It can be, as the Irish writer, Edna O’Brien once observed, a wicked month. Politicians know that.
When the Dail is on holidays, and many of the politicians are taking their break, there is always the possibility of stirrings in the political undergrowth by those still active.
Mostly, they come to nothing. Sometimes they emerge as real and potentially divisive issues. What of the latest spat between Fine Gael and Labour backbenchers on the shape of the October budget? Ultimately, it is likely to come to nothing.
It is the sort of summer skirmish that happens when two political parties, with much at stake, are involved in a Coalition at difficult times.
And so, recently, there was a letter to ‘The Irish Times’ from a number of Fine Gael backbenchers warning against a dilution of spending cuts and tax hikes. This was followed in recent days by a letter from Labour backbenchers warning against “austerity junkies’’ on the other side of the Coalition.
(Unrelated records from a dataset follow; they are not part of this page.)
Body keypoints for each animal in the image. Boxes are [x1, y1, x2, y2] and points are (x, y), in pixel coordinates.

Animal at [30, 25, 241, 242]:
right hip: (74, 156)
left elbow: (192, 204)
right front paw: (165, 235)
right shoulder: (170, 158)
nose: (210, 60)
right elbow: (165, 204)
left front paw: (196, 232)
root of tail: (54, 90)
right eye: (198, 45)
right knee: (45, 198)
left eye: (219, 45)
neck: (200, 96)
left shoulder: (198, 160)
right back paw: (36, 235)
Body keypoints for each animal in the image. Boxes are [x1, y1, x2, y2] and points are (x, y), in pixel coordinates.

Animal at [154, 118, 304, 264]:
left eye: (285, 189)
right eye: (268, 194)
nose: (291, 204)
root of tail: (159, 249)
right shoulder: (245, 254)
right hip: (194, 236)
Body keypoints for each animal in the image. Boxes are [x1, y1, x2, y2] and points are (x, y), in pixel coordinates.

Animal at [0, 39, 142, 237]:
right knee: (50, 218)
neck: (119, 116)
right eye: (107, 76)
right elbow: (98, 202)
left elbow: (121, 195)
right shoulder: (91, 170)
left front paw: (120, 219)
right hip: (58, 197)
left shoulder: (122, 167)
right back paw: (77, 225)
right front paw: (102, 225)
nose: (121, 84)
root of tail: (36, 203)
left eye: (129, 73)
The Minister for Finance, Michael Noonan, has said that the outline of the budget will not be drafted until mid-September. This allows for the summer skirmishing, as backbenchers keep themselves and their party alive in terms of public visibility. There is no doubt that the talks next month between Fine Gael and Labour Ministers will be difficult. But they will be surmountable.
For the two parties know that if they split on fiscal policy, or any other issue for that matter, they will hang individually in the face of the wrath of voters whose patience is at breaking point.So there will be a budget. And it will be passed.
But there will be a battle about some of the detail and direction. The backdrop to the talks comes in the form of some strong words on the need for fiscal rectitude.
The warnings from our old friends in the Troika – the EU Commission, the European Central Bank and the International Monetary Fund – are that the Government must continue with the proposed €3.1 bill in cuts.
Labour has been less than impressed by this, arguing that such a package remains unnecessary because it would beat the Troika’s budget deficit targets by a wide margin.
Fine Gael believes that the Government should meet the deficit target and borrow for a stimulus programme. Its TDs are arguing that while recovery is in sight, it is not yet secure. It will be a challenging time for the Government. There must be a recovery. In the 1980s, the recovery was postponed because of the recklessness of Fianna Fail, in the early part of that decade, and the utter failure of Fine Gael and Labour to introduce the required fiscal measures during their critical few years in power.
Some austerity is required. But people have been fiscally battered for years now and austerity alone will not work. This Government promised a new kind of politics. So the economy has to take precedence over party considerations.
The best advice must be sought. And the country and its people must come first. Politically, there is much at stake for the two parties.
Successive polls have shown that while the Government is inevitably unpopular. As many as one in five voters would opt for an Independent candidate.
That shows the Fianna Fail recovery, from a low base, is quite soft. The party is on a kind of probation by the electorate. Opposition politics, simply for the sake of it, will not work if the party wants to restore its standing with the electorate.
Enda Kenny and Eamon Gilmore, and their respective parties, must go the full term if they are to have any hope of returning to power. Should they have shown a strong measure of competence by then, and there are visible signs of recovery, voters might just decide to stay with them.
And the anticipated Labour rout might not happen.
During the 2007 election campaign, it looked for a time as if the Mullingar accord was going to work for Fine Gael and Labour and their respective leaders, Mr Kenny and Pat Rabbitte.
Yet, as the campaign progressed, voters decided to back a Fianna Fail-led Government for a third term.
The argument appeared to be: the economy was heading for a slight downturn and Fianna Fail would be best to manage it.
God bless our innocence ! A year or so later, the economic sky fell in, and now we know to our cost about the mistakes made, the lack of direction and the now stomach-turning warning from a FF Taoiseach, Bertie Ahern, that those badmouthing the economy should take their own lives.